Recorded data
· · · · ·
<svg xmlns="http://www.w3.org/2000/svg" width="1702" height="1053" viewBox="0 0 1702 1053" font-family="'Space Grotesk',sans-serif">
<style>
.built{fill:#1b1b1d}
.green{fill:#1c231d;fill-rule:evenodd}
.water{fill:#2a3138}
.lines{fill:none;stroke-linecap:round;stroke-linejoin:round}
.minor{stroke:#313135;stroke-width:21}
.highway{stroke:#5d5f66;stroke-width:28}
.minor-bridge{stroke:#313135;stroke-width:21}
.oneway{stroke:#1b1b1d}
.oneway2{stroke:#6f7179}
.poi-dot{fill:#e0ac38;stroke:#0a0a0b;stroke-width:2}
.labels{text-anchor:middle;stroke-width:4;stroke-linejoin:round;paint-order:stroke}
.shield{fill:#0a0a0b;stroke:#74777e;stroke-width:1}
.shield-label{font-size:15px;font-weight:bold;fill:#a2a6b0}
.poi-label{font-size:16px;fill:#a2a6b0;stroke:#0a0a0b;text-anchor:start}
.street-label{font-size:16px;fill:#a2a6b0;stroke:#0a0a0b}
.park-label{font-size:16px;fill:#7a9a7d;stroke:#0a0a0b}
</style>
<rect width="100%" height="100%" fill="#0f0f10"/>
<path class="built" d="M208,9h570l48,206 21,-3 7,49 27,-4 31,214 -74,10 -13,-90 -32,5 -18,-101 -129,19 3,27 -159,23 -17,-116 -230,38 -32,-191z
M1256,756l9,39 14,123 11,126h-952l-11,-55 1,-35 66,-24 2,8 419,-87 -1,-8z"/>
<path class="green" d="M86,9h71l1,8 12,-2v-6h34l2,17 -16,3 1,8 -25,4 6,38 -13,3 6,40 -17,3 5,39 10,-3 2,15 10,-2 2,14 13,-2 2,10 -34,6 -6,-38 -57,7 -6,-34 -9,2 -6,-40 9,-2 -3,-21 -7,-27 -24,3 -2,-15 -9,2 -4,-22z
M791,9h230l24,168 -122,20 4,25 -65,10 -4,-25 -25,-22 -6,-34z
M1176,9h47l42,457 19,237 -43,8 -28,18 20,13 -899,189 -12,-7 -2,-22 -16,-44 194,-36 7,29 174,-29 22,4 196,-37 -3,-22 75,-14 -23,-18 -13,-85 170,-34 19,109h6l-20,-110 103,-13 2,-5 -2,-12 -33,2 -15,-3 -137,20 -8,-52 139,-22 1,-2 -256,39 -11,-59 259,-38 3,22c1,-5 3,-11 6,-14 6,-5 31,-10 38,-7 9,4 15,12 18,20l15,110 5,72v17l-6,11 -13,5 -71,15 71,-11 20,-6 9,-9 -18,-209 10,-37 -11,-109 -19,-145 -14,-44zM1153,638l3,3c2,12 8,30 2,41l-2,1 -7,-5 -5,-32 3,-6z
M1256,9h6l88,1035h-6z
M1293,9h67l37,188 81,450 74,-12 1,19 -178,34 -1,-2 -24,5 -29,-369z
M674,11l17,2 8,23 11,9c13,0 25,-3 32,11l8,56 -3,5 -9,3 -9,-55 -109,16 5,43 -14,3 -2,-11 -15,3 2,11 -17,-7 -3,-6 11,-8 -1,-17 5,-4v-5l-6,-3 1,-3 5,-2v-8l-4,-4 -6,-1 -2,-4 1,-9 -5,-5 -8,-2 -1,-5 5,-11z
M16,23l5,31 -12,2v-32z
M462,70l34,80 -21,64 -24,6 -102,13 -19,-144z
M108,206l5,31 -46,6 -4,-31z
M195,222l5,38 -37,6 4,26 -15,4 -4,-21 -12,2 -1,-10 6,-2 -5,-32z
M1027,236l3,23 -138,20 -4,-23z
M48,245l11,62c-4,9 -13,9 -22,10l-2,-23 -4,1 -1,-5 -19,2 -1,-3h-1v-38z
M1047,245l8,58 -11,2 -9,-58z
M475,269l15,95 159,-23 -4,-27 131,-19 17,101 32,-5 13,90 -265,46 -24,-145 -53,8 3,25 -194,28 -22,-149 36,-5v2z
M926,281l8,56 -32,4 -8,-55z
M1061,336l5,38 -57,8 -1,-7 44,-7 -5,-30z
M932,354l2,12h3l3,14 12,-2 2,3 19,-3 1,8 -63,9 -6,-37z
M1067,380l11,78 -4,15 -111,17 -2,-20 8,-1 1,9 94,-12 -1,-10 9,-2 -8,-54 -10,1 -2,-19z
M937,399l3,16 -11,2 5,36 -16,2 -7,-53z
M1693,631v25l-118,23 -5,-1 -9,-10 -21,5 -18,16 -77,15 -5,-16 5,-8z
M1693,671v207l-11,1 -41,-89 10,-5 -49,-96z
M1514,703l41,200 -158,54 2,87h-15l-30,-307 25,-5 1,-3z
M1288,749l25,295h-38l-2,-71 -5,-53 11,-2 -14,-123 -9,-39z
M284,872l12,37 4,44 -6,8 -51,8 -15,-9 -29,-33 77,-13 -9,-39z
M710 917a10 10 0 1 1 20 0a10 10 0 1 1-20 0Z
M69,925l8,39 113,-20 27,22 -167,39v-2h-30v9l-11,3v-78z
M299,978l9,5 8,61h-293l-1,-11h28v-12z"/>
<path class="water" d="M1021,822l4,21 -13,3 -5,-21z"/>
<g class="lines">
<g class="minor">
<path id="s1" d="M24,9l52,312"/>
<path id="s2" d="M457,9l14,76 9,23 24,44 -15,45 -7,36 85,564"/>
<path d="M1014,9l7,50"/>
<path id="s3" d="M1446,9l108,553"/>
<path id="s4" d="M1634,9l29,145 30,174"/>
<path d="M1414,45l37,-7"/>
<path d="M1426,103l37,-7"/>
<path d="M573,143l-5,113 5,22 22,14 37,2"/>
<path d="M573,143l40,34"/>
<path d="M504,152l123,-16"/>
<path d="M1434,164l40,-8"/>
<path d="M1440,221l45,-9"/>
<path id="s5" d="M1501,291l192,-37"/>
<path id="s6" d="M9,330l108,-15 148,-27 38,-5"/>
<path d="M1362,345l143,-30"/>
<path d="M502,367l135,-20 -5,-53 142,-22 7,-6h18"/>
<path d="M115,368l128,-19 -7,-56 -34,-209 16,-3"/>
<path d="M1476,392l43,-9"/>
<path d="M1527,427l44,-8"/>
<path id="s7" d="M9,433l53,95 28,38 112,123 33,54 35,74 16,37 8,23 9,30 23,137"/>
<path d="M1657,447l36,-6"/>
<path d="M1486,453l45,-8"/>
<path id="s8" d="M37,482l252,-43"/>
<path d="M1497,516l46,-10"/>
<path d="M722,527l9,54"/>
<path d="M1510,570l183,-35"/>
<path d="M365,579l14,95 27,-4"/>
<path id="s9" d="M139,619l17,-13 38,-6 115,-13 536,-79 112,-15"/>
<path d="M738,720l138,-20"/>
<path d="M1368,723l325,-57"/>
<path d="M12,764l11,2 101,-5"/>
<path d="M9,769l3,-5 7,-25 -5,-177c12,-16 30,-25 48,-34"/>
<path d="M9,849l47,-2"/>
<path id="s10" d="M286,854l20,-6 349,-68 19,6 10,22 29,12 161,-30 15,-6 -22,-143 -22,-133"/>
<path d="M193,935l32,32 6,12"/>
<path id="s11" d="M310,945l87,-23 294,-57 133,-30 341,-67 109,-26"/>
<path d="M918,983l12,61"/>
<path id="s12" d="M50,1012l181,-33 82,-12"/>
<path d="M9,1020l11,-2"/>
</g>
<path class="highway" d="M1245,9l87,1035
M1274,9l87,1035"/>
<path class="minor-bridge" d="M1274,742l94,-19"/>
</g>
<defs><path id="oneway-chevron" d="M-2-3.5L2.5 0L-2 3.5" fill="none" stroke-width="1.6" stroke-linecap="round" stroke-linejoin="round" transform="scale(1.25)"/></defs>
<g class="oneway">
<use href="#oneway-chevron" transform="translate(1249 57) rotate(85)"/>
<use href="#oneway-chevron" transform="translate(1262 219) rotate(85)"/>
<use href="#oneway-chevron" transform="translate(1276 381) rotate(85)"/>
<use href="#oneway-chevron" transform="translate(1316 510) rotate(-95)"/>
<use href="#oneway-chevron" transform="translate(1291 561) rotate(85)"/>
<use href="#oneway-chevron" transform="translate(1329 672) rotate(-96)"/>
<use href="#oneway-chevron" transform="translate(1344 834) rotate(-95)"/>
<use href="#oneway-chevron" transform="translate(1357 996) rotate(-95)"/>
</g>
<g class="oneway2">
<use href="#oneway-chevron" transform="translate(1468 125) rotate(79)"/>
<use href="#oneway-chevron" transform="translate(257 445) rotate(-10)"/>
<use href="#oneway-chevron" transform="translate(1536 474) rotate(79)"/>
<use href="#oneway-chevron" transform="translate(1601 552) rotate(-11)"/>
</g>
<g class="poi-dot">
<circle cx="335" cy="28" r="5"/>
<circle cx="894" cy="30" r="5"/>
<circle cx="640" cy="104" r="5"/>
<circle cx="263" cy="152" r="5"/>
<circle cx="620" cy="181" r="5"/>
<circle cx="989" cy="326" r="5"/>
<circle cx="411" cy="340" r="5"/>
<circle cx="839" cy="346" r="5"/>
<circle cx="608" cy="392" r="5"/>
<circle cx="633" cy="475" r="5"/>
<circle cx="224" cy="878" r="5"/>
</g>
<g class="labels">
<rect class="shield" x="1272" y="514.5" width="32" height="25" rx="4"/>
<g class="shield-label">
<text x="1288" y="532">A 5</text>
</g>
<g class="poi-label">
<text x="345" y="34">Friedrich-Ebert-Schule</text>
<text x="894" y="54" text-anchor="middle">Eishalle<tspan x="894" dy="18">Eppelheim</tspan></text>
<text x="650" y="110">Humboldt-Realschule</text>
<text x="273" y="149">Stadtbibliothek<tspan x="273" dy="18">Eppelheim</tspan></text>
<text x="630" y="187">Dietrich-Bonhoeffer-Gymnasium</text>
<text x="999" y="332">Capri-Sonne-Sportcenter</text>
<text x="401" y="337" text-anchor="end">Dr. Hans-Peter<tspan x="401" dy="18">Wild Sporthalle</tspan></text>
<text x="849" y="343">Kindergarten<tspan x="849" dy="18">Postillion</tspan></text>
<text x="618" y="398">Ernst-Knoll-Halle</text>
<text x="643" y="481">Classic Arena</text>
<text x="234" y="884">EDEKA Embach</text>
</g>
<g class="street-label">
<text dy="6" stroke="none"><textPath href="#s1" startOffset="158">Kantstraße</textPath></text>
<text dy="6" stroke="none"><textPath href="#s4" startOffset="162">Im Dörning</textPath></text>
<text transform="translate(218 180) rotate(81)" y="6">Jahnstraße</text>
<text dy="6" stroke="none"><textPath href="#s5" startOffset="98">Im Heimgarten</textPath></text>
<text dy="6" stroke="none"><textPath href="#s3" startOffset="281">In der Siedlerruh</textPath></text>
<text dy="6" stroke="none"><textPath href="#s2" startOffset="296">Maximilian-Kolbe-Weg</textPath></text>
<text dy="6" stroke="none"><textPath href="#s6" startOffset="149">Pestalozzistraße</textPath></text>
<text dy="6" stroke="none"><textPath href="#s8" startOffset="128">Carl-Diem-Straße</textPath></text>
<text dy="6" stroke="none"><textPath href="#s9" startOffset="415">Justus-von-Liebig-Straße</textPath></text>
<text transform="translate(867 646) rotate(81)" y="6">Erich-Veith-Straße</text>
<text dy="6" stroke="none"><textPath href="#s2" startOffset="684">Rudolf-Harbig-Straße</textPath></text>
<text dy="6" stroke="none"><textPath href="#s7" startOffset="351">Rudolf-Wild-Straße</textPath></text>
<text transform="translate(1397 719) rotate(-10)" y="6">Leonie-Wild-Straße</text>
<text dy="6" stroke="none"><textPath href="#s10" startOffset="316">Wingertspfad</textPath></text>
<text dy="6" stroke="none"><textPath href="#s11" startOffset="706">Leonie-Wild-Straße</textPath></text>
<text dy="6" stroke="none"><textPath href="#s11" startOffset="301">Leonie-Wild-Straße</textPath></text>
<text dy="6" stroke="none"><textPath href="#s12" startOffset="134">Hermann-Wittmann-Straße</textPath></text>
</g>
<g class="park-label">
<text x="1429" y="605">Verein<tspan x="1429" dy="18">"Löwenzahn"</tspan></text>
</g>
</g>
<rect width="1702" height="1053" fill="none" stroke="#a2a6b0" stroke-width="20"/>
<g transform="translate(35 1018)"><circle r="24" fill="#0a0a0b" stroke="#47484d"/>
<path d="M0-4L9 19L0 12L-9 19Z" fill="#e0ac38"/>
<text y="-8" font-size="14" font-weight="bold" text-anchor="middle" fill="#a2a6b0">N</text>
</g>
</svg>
· · · · ·
A line belongs in the answer if it contains the word "lines"; copy every such line from the data above.

Written answer:
.lines{fill:none;stroke-linecap:round;stroke-linejoin:round}
<g class="lines">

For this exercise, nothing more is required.